Authorize Consent Redirect Approach

Description

Describes the process of redirecting a PSU to the Online Banking interface of it's ASPSP.

Diagram

Session diagram

Use Cases

AuthRedirect-010 & -020 : Display RedirectInfoPage

ConsentAuthorisationUI.infoPanel page uses information provided by the AuthorizeResponse to display a redirect to ASPSP info page to the PSU.

AuthRedirect-030 & -040 : Grant Redirect

The PSU interface might decide to either allow the PSU to explicitly confirm or deny the redirection to the ASPSP, or automatically proceed with this without the consent of the PSU. In both case, the ConsentAuthorisationUI has to invoke the FinTechApi.toAspspGrant that will in turn invoke the ConsentAuthorisationApi.toAspspGrant endpoint to generate the redirect response.

Managing Redirection

AuthRedirect-050 : Redirecting PSU to the ASPSP

Detailed specification of the redirect process might depend on the specification of the ASPSP interface. Nevertheless, the returned redirect link carries an ConsentAuthSessionCookie that is used to store consent details in the User Agent of the PSU. As well, the consentAuthState shall be part of any BackRedirectURL (OKUrl, nokUrl) so ConsentAuthorisationApi can read the ConsentAuthSessionCookie when ASPSP sends back PSU to the ConsentAuthorisationApi.

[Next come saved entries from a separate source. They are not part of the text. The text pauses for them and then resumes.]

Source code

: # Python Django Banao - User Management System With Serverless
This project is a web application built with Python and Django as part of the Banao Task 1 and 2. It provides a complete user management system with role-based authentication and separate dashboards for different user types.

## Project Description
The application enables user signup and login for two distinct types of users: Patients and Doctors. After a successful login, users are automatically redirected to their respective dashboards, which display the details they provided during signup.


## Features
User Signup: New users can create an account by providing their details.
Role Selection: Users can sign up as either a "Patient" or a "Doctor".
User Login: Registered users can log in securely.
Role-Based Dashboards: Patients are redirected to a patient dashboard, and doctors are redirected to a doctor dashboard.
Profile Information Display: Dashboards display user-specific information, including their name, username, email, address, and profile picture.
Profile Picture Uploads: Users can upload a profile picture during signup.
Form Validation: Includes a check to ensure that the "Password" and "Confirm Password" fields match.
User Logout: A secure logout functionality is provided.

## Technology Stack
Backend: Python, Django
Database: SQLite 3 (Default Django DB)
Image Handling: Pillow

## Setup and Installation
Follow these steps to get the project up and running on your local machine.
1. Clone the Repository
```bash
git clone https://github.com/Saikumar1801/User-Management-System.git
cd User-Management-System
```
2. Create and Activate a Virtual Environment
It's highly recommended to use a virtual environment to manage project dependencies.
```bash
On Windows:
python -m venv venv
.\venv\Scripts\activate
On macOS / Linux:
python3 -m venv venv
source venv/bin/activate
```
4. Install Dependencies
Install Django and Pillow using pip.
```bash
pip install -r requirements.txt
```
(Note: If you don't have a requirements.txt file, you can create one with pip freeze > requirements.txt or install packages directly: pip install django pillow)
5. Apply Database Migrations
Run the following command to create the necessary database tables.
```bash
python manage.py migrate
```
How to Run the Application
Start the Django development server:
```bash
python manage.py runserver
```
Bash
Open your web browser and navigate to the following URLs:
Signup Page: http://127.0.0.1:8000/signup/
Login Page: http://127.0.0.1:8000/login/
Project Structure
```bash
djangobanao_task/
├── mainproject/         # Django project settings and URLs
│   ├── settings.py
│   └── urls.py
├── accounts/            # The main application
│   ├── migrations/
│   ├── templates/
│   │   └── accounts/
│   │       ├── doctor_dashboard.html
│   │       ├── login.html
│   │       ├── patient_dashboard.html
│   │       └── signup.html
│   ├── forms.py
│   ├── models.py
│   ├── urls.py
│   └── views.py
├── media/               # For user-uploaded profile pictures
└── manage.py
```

AuthRedirect-060 : Back-Redirecting PSU to the ConsentAuthorisationAPI

The endpoint ConsentAuthorisationAPI.fromAspspOk consumes a redirect call from the ASPSP Online Banking. The corresponding URL contains a consentAuthState. The consentAuthState will the be used to retrieve the attached ConsentAuthSessionCookie whose content will in turn be used to read the TppConsentSession.

AuthRedirect-071 .. AuthRedirect-073 : Forward call to BankingProtocol

The fromAspspOk method of the BankingProtocol is called with TppConsentSession and aspspAuthCode. - The aspspAuthCode can be use to retrieve Token from ASPSP Token endpoint in case of an oAuth Approach. - The consent session contains any other information needed to manage the consent process.

AuthRedirect-077 Redirect PSU to FinTechAPI

The TppConsentSession is temporarily encrypted and stored in the form of a RedirectSession. Corresponding redirectCode is used to redirect PSU to the FinTechAPI redirect endpoint. ConsentAuthSessionCookie is deleted with start of this back redirect process.